MLB Uji Partisipasi Robot di Pelatihan Musim Semi 2024

AKURAT.CO Major League Baseball (MLB) berencana menguji sistem tantangan wasit robot pada pelatihan musim semi 2024. Sistem ini diharapkan bisa diterapkan pada musim reguler 2026.
Sejak 2019, MLB telah menguji sistem pemogokan bola otomatis di liga kecil. Namun, masih ada tantangan dalam menentukan bentuk zona pemogakan yang tepat.
"Saya katakan pada pertemuan pemilik bahwa tidak mungkin kami akan membawa ABS ke liga-liga besar tanpa tes latihan musim semi," kata Rob Manfred selaku Komisaris MLB, Dikutip dari Apnews.com, Minggu (21/7/2024).
Manfred menyatakan jika uji coba dilakukan pada 2024, maka tahun 2025 bisa menjadi waktu yang tepat, dengan target penggunaan pada 2026. Teknologi ABS sudah sangat canggih, dengan akurasi hingga 100 inci dalam menentukan jalur bola.
Selama dua musim berturut-turut, lapangan Triple-A telah menggunakan ABS. Namun, MLB belum puas dengan hasilnya dan terus melakukan modifikasi pada zona serangan selama pengujian di liga kecil.
Sistem ABS menentukan serangan berdasarkan titik di mana bola melintasi tengah pelat, 8,5 inci dari depan dan belakang. Zona serangan bagian atas telah ditingkatkan menjadi 53,5 persen dari tinggi pemukul, sementara bagian bawah tetap di 27 persen.
Sementara itu, MLB telah mencoba sistem tantangan di mana wasit manusia membuat sebagian besar keputusan. Setiap tim di Liga Pantai Pasifik memiliki tiga tantangan, sedangkan di Liga Internasional ada dua tantangan.
Tony Clark, ketua asosiasi pemain, menyebutkan bahwa sistem tantangan lebih populer dibandingkan ABS biasa. Namun, masih ada kekhawatiran mengenai konsistensi zona serangan dan potensi masalah teknis seperti gangguan Wi-Fi.

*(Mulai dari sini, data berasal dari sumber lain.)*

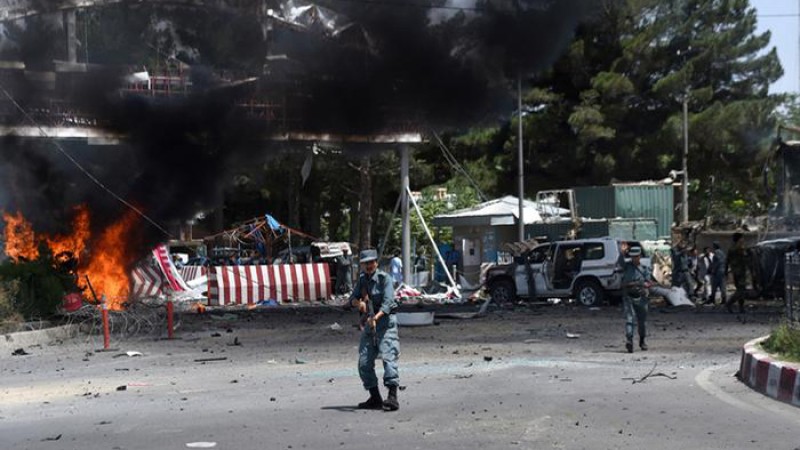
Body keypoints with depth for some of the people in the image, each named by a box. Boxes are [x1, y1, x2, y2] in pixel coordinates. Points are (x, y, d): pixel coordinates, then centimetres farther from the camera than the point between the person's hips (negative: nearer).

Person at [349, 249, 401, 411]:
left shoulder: (384, 278, -10)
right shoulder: (362, 278, 10)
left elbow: (388, 302, -21)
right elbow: (353, 299, 8)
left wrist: (376, 317, -37)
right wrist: (359, 302, -17)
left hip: (385, 320, -7)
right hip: (370, 322, 7)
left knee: (388, 356, -19)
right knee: (364, 362, 5)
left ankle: (392, 397, -27)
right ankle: (375, 398, 16)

Perubahan aturan permainan diajukan ke komite kompetisi yang beranggotakan 11 orang, termasuk empat pemain, seorang wasit dan enam perwakilan tim. Menjelang musim 2023, komite ini telah menerapkan jam lapangan dan pembatasan pergantian pemain bertahan tanpa dukungan pemain.
Dilarang mengambil dan/atau menayangkan ulang sebagian atau keseluruhan artikel di atas untuk konten akun media sosial komersil tanpa seizin redaksi.